▸ **Passage choisi**:

Au nom du réalisme: Usage(s) politique(s) d'un mot d'ordre
Par Julien Rault et Stéphane Bikialo
()
À propos de ce livre électronique
Que dit-on exactement au nom du réalisme ? À qui et à quoi sert-il ? Si le réalisme implique un ça va de soi, les auteurs de ce livre démontrent en revanche que le mot, tel qu'il est employé, ne va jamais de soi.
Autrefois élément de distinction entre pensée de droite et pensée de gauche, le réalisme apparaît aujourd'hui comme un mot-repère traduisant la dilution, recherchée par certains, des clivages traditionnels. Omniprésent depuis quelques décennies, y compris dans les discours dits de gauche, il est devenu une injonction qui témoigne notamment de la dérive du parti socialiste.
Car le Réalisme est d’abord un mot de pouvoir, au sens où il est une arme de déconsidération massive : le brandir, c'est abolir et anéantir aussitôt toute alternative, tout discours d’opposition ; l'invoquer, c'est renvoyer immédiatement l'autre à ses idéaux, à son utopisme. Le réalisme n'admet pas la réplique. Il est donc aussi une injonction à ne pas concevoir ni à revendiquer la possibilité d’autres mondes, d’autres voies. C’est une assignation à se soumettre, à dire oui au monde tel qu’il est. Ou, désormais, au monde tel qu'il va, dissimulant, sous l'invocation du changement et de l'adaptation nécessaire, la perpétuelle reproduction du statu quo.

▸ **Consignes**:
Répondez à ces questions sur le passage choisi :
1. Qui sont les auteurs du livre ?
2. Entre quelles pensées le réalisme était-il autrefois un élément de distinction ?
3. Quelle arme le réalisme est-il, en tant que mot de pouvoir ?
Ce matériel provient d'une source distincte du passage choisi.

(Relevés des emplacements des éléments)
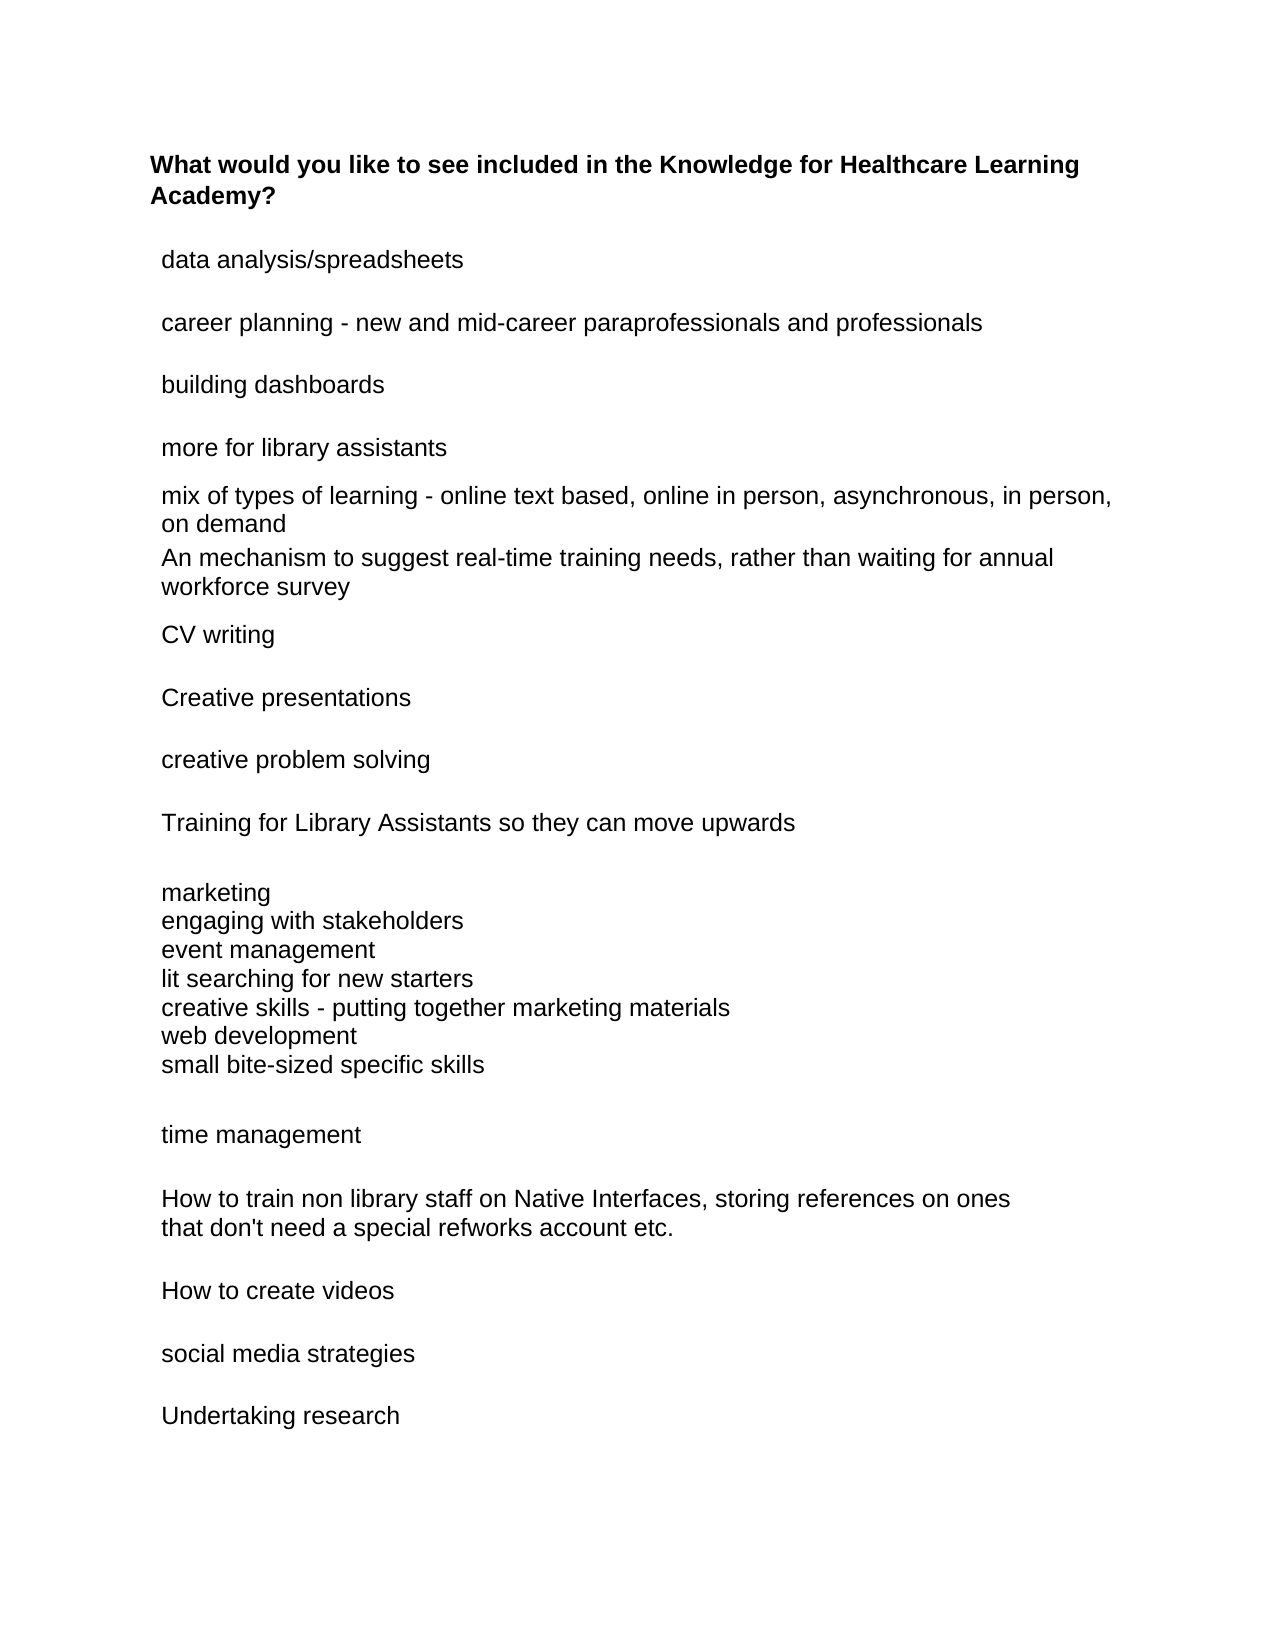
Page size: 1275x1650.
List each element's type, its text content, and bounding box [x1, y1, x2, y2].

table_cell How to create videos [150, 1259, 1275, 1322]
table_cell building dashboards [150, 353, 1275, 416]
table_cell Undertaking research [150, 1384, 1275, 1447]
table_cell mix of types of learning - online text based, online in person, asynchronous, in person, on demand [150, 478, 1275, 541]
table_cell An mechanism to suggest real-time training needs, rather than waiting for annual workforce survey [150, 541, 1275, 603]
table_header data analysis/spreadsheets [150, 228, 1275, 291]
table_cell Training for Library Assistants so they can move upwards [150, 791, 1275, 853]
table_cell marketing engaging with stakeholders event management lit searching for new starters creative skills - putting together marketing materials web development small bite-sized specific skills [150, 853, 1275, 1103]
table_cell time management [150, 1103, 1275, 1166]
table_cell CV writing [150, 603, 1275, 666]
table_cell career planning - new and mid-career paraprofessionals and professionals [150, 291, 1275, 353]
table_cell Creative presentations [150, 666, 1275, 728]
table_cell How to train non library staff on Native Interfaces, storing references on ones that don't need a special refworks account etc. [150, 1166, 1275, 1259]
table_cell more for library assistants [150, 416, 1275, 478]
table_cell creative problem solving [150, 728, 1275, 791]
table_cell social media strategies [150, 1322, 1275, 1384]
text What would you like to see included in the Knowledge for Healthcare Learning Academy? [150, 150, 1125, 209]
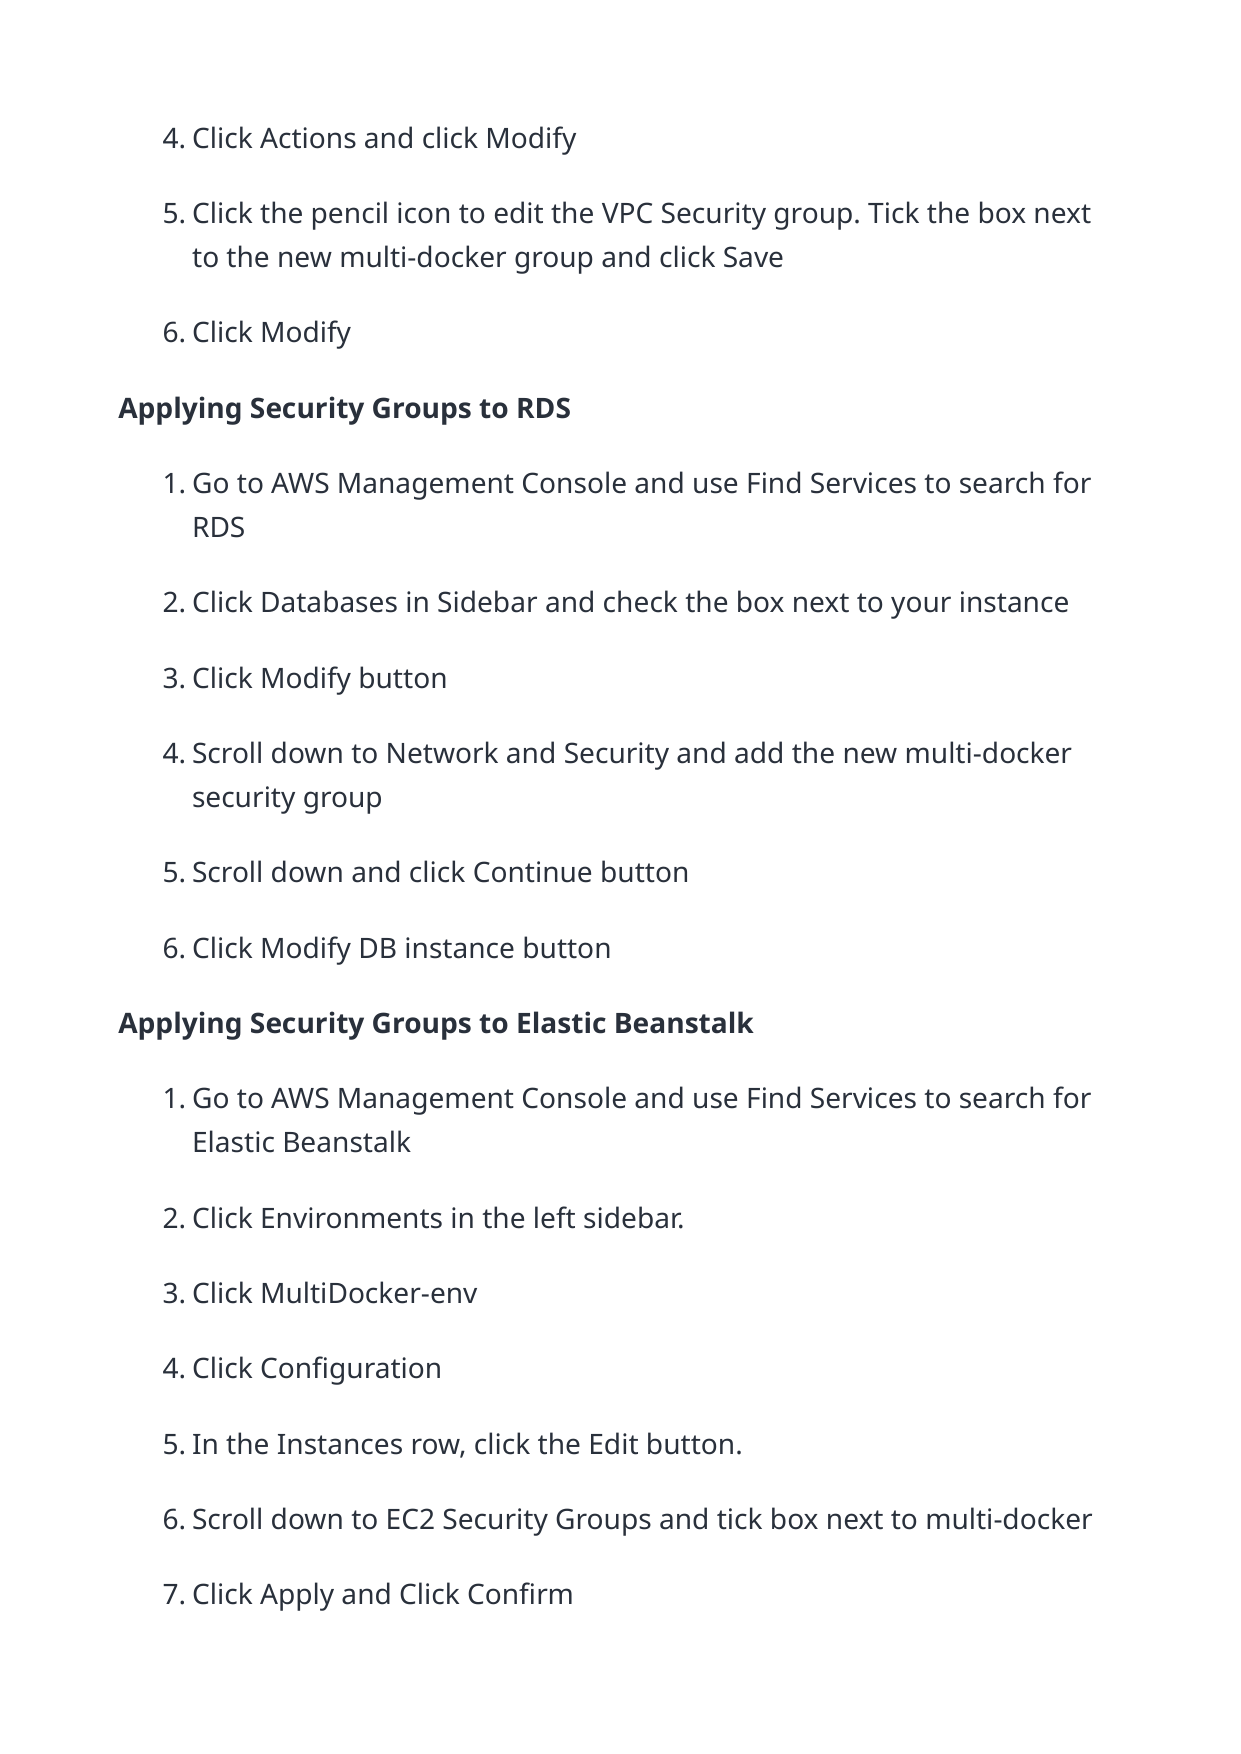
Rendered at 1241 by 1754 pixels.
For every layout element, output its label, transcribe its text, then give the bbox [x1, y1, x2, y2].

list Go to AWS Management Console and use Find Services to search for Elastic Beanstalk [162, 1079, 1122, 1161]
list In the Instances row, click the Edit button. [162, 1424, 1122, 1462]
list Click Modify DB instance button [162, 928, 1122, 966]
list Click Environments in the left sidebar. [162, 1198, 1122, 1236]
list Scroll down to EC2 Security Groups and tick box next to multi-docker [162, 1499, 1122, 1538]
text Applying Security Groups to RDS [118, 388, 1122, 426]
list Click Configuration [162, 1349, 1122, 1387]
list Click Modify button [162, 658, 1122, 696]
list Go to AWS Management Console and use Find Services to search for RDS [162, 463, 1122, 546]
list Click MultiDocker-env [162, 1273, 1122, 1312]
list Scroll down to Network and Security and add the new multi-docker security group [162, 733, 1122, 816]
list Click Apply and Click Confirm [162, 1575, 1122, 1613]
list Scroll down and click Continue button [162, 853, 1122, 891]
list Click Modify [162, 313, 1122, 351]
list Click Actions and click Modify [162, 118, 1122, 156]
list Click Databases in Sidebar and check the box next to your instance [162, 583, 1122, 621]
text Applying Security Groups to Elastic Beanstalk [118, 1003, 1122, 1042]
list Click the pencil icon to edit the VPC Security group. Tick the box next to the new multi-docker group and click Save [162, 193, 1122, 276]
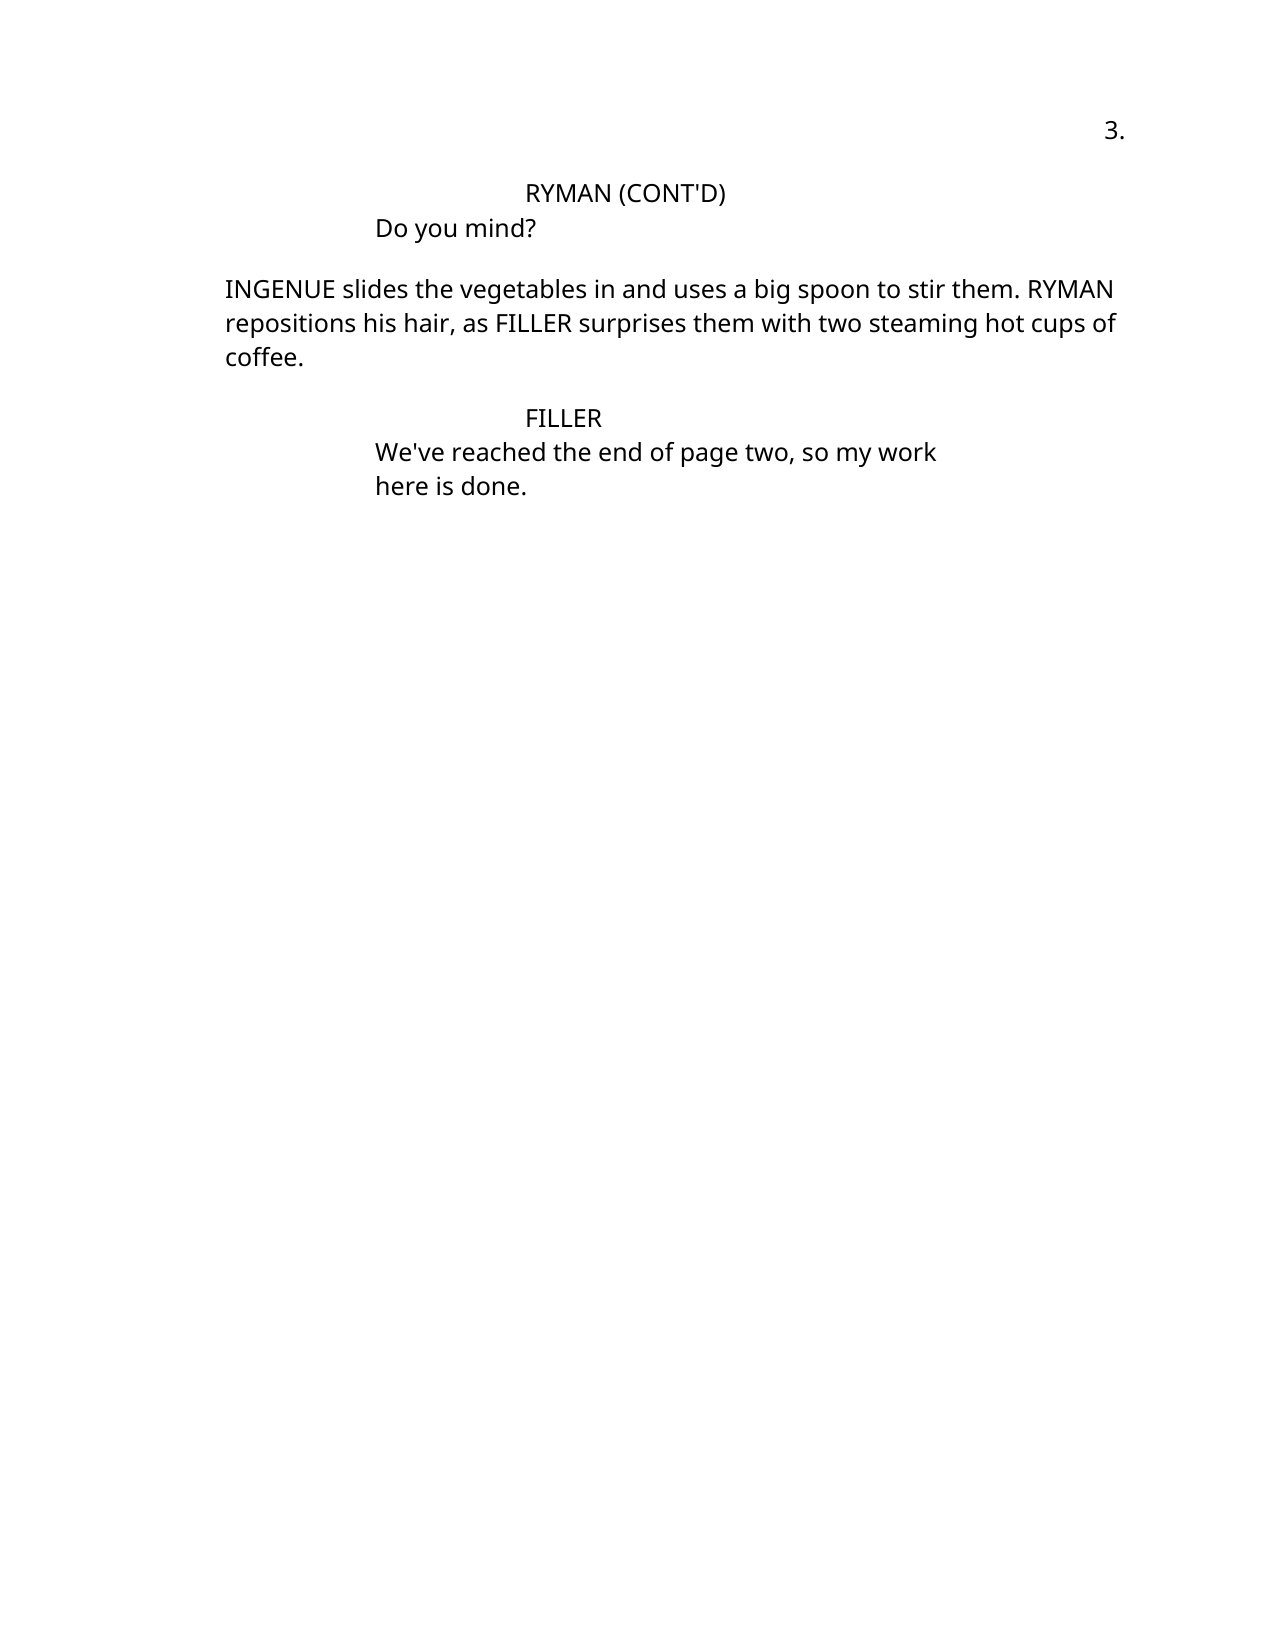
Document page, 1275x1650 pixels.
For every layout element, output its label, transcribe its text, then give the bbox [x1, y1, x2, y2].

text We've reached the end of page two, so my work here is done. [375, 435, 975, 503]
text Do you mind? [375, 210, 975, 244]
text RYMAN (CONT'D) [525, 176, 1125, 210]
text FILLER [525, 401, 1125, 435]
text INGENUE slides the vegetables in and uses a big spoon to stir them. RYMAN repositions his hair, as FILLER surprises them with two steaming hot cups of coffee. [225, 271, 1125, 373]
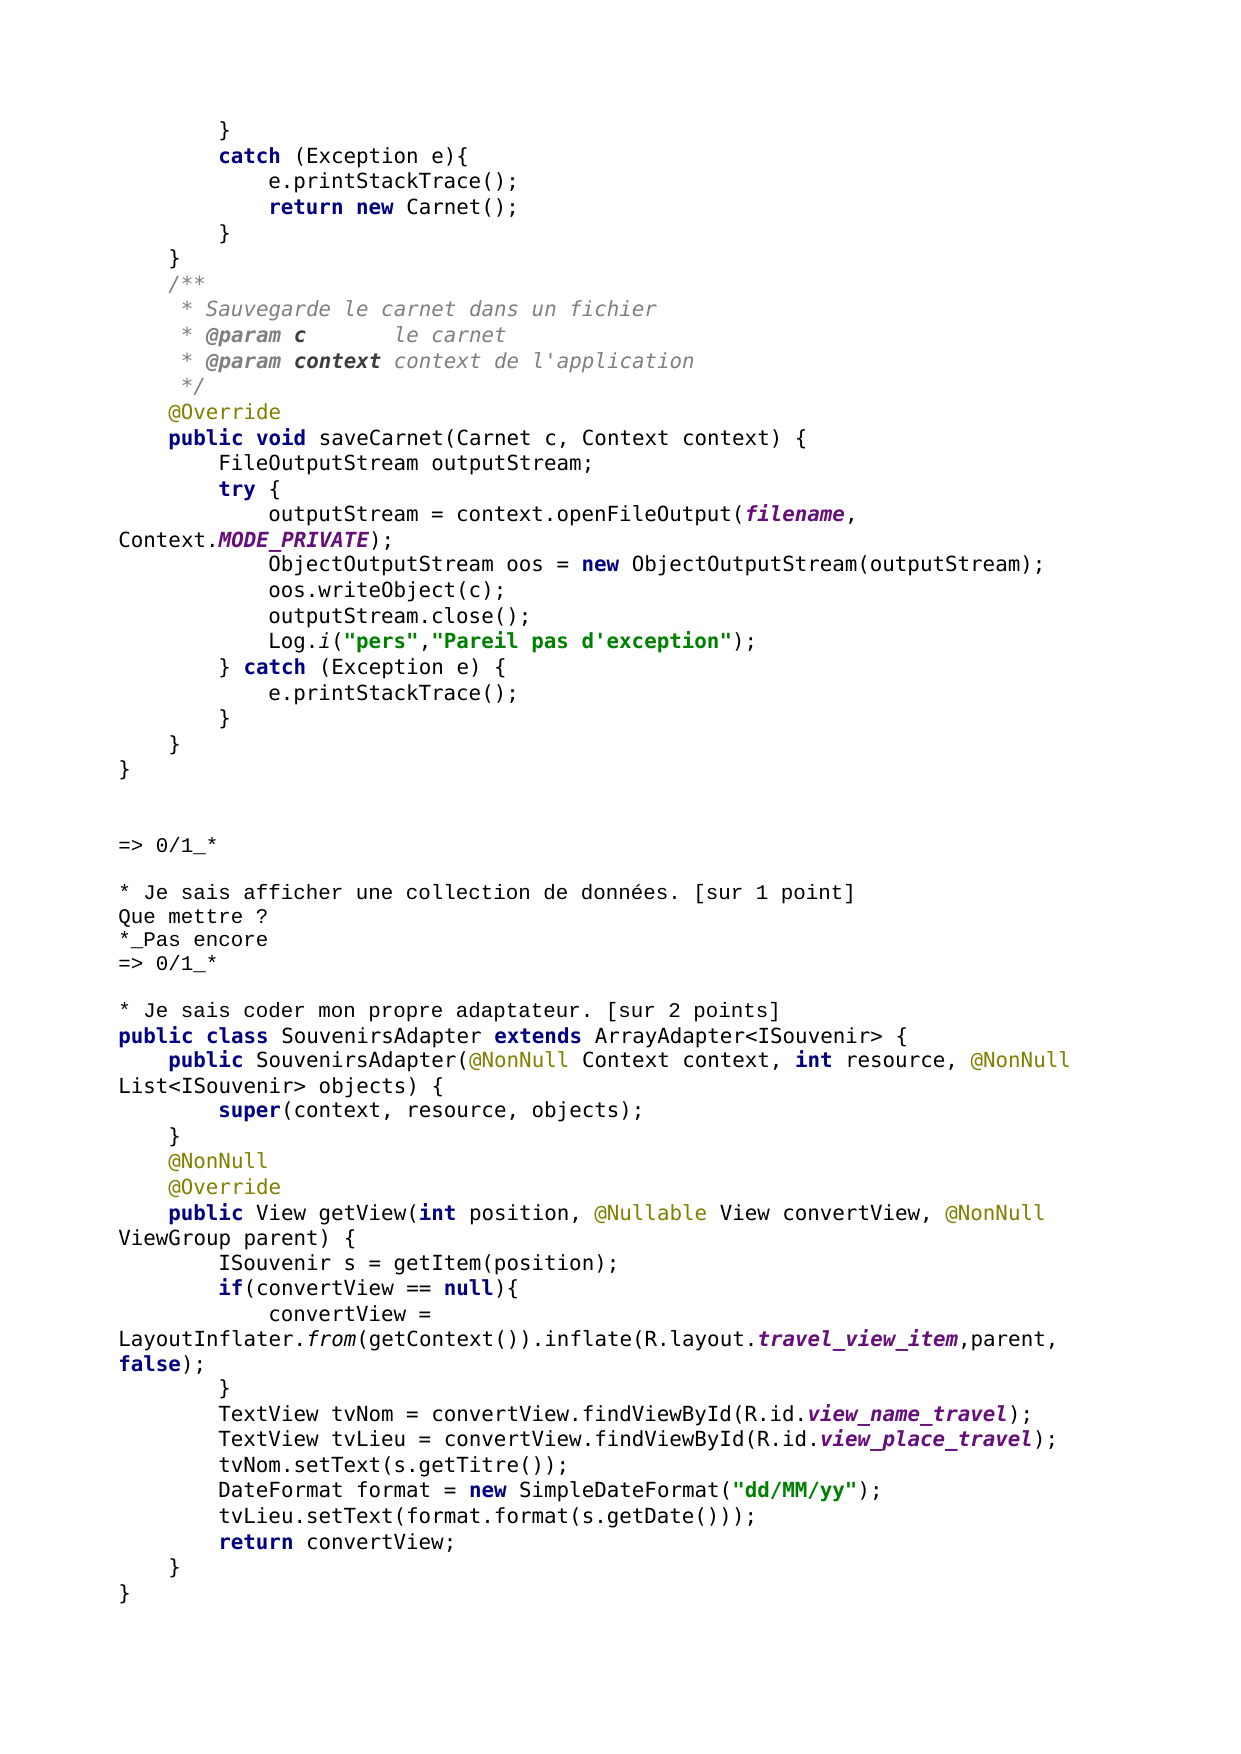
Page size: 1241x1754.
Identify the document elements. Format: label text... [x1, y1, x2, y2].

▸ **Corrigé**:
1. Julien Rault et Stéphane Bikialo.
2. Entre la pensée de droite et la pensée de gauche.
3. Une arme de déconsidération massive.